WORK ORDER ▸ Rename "Givety admin" to "Givety operator" in the lines of the records starting at the line containing "#### Upon end of one year lockup period" and ending at the line containing "1-4 and 9._". Return only those lines, with everything else left unchanged.

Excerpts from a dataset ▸
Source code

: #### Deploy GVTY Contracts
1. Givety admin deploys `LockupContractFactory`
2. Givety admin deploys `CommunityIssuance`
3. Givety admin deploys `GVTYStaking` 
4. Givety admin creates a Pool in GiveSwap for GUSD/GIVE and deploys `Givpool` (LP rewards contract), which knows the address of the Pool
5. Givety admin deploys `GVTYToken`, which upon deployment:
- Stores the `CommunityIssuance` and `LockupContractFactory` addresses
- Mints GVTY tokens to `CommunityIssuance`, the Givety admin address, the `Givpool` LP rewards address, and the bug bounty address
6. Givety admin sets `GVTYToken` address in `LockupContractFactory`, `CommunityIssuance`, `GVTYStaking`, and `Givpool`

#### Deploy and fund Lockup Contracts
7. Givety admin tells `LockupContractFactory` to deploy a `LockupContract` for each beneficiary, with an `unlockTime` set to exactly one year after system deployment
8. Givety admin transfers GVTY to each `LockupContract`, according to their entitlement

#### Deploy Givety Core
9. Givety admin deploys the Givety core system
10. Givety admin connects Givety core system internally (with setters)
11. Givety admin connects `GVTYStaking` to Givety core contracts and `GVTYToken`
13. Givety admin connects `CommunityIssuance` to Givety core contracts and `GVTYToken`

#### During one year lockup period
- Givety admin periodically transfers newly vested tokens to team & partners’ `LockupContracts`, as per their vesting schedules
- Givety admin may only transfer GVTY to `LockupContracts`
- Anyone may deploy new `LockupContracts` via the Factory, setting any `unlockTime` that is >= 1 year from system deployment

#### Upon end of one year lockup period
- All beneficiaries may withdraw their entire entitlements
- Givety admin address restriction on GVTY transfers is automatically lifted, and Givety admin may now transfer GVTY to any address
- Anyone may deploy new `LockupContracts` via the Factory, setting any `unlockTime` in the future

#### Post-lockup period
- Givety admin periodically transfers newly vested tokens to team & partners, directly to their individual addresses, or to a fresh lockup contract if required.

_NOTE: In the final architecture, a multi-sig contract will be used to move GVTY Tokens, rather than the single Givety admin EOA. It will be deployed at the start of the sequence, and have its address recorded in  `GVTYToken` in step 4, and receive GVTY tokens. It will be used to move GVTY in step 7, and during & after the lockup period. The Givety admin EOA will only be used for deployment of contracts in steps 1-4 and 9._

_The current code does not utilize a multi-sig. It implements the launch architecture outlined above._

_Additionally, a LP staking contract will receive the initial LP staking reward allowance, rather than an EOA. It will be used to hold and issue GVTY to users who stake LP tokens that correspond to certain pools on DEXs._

TASK SOLUTION ▸
#### Upon end of one year lockup period
- All beneficiaries may withdraw their entire entitlements
- Givety operator address restriction on GVTY transfers is automatically lifted, and Givety operator may now transfer GVTY to any address
- Anyone may deploy new `LockupContracts` via the Factory, setting any `unlockTime` in the future

#### Post-lockup period
- Givety operator periodically transfers newly vested tokens to team & partners, directly to their individual addresses, or to a fresh lockup contract if required.

_NOTE: In the final architecture, a multi-sig contract will be used to move GVTY Tokens, rather than the single Givety operator EOA. It will be deployed at the start of the sequence, and have its address recorded in  `GVTYToken` in step 4, and receive GVTY tokens. It will be used to move GVTY in step 7, and during & after the lockup period. The Givety operator EOA will only be used for deployment of contracts in steps 1-4 and 9._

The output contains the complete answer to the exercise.